Stored data entries

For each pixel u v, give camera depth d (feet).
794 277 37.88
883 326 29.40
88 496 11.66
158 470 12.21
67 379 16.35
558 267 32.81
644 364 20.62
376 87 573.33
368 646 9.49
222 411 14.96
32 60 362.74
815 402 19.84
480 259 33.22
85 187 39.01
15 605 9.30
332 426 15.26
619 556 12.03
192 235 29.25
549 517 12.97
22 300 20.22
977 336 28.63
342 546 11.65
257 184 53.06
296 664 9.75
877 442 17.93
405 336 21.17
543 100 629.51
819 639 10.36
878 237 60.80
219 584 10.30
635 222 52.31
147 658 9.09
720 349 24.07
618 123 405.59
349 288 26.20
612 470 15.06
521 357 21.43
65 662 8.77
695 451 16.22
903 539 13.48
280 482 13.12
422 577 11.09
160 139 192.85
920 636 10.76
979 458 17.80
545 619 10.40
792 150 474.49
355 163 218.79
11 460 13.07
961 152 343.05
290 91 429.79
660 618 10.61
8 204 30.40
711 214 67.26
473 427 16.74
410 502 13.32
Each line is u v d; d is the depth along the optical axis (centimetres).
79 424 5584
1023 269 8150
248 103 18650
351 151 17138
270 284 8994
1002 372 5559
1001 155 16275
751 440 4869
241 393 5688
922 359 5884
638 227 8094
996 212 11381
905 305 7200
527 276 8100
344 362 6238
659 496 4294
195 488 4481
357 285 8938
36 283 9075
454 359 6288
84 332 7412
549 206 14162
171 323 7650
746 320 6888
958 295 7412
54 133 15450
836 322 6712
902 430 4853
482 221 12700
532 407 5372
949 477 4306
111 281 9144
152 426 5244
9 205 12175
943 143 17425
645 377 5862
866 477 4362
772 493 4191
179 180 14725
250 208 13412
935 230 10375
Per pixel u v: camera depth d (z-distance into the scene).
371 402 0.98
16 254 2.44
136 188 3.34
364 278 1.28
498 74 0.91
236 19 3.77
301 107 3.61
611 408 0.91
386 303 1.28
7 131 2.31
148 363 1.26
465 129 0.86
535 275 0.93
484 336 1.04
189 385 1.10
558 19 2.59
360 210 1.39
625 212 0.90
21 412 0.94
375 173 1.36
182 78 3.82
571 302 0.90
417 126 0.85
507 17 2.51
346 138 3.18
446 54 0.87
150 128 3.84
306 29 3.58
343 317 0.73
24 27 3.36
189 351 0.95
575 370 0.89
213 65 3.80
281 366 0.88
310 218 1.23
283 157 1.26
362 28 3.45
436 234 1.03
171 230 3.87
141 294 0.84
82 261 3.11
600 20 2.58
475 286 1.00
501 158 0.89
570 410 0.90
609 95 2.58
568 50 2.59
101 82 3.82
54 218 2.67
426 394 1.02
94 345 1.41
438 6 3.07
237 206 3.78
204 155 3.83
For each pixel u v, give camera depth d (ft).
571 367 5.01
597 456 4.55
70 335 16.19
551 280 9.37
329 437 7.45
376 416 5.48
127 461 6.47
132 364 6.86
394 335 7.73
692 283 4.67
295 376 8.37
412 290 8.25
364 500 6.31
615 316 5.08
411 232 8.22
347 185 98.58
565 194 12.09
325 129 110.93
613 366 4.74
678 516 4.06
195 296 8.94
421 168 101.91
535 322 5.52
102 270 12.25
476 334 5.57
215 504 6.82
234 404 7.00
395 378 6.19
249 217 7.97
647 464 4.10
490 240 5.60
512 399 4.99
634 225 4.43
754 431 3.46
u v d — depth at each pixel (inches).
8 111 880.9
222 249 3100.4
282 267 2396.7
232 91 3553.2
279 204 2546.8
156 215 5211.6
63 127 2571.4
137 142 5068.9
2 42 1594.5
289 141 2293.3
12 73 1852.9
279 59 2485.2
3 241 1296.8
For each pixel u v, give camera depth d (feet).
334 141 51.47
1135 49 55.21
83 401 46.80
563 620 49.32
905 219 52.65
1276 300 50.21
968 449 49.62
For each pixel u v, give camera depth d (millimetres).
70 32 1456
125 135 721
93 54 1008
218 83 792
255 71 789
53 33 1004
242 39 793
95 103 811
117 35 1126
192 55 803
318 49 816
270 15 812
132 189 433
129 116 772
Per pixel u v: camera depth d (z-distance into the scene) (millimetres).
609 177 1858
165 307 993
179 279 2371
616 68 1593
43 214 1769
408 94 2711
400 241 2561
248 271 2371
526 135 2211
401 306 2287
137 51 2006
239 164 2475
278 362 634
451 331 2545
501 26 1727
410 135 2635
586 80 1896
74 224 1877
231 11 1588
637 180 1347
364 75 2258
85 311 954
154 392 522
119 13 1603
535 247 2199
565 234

• DIRECTIONS FOR THIS TASK:
The full set of entries must be transcribed exactly.

• YOUR RESPONSE:
For each pixel u v, give camera depth d (feet).
794 277 37.88
883 326 29.40
88 496 11.66
158 470 12.21
67 379 16.35
558 267 32.81
644 364 20.62
376 87 573.33
368 646 9.49
222 411 14.96
32 60 362.74
815 402 19.84
480 259 33.22
85 187 39.01
15 605 9.30
332 426 15.26
619 556 12.03
192 235 29.25
549 517 12.97
22 300 20.22
977 336 28.63
342 546 11.65
257 184 53.06
296 664 9.75
877 442 17.93
405 336 21.17
543 100 629.51
819 639 10.36
878 237 60.80
219 584 10.30
635 222 52.31
147 658 9.09
720 349 24.07
618 123 405.59
349 288 26.20
612 470 15.06
521 357 21.43
65 662 8.77
695 451 16.22
903 539 13.48
280 482 13.12
422 577 11.09
160 139 192.85
920 636 10.76
979 458 17.80
545 619 10.40
792 150 474.49
355 163 218.79
11 460 13.07
961 152 343.05
290 91 429.79
660 618 10.61
8 204 30.40
711 214 67.26
473 427 16.74
410 502 13.32
Each line is u v d; d is the depth along the optical axis (centimetres).
79 424 5584
1023 269 8150
248 103 18650
351 151 17138
270 284 8994
1002 372 5559
1001 155 16275
751 440 4869
241 393 5688
922 359 5884
638 227 8094
996 212 11381
905 305 7200
527 276 8100
344 362 6238
659 496 4294
195 488 4481
357 285 8938
36 283 9075
454 359 6288
84 332 7412
549 206 14162
171 323 7650
746 320 6888
958 295 7412
54 133 15450
836 322 6712
902 430 4853
482 221 12700
532 407 5372
949 477 4306
111 281 9144
152 426 5244
9 205 12175
943 143 17425
645 377 5862
866 477 4362
772 493 4191
179 180 14725
250 208 13412
935 230 10375
Per pixel u v: camera depth d (z-distance into the scene).
371 402 0.98
16 254 2.44
136 188 3.34
364 278 1.28
498 74 0.91
236 19 3.77
301 107 3.61
611 408 0.91
386 303 1.28
7 131 2.31
148 363 1.26
465 129 0.86
535 275 0.93
484 336 1.04
189 385 1.10
558 19 2.59
360 210 1.39
625 212 0.90
21 412 0.94
375 173 1.36
182 78 3.82
571 302 0.90
417 126 0.85
507 17 2.51
346 138 3.18
446 54 0.87
150 128 3.84
306 29 3.58
343 317 0.73
24 27 3.36
189 351 0.95
575 370 0.89
213 65 3.80
281 366 0.88
310 218 1.23
283 157 1.26
362 28 3.45
436 234 1.03
171 230 3.87
141 294 0.84
82 261 3.11
600 20 2.58
475 286 1.00
501 158 0.89
570 410 0.90
609 95 2.58
568 50 2.59
101 82 3.82
54 218 2.67
426 394 1.02
94 345 1.41
438 6 3.07
237 206 3.78
204 155 3.83
For each pixel u v, give camera depth d (ft).
571 367 5.01
597 456 4.55
70 335 16.19
551 280 9.37
329 437 7.45
376 416 5.48
127 461 6.47
132 364 6.86
394 335 7.73
692 283 4.67
295 376 8.37
412 290 8.25
364 500 6.31
615 316 5.08
411 232 8.22
347 185 98.58
565 194 12.09
325 129 110.93
613 366 4.74
678 516 4.06
195 296 8.94
421 168 101.91
535 322 5.52
102 270 12.25
476 334 5.57
215 504 6.82
234 404 7.00
395 378 6.19
249 217 7.97
647 464 4.10
490 240 5.60
512 399 4.99
634 225 4.43
754 431 3.46
u v d — depth at each pixel (inches).
8 111 880.9
222 249 3100.4
282 267 2396.7
232 91 3553.2
279 204 2546.8
156 215 5211.6
63 127 2571.4
137 142 5068.9
2 42 1594.5
289 141 2293.3
12 73 1852.9
279 59 2485.2
3 241 1296.8
For each pixel u v, give camera depth d (feet).
334 141 51.47
1135 49 55.21
83 401 46.80
563 620 49.32
905 219 52.65
1276 300 50.21
968 449 49.62
For each pixel u v, give camera depth d (millimetres).
70 32 1456
125 135 721
93 54 1008
218 83 792
255 71 789
53 33 1004
242 39 793
95 103 811
117 35 1126
192 55 803
318 49 816
270 15 812
132 189 433
129 116 772
Per pixel u v: camera depth d (z-distance into the scene) (millimetres).
609 177 1858
165 307 993
179 279 2371
616 68 1593
43 214 1769
408 94 2711
400 241 2561
248 271 2371
526 135 2211
401 306 2287
137 51 2006
239 164 2475
278 362 634
451 331 2545
501 26 1727
410 135 2635
586 80 1896
74 224 1877
231 11 1588
637 180 1347
364 75 2258
85 311 954
154 392 522
119 13 1603
535 247 2199
565 234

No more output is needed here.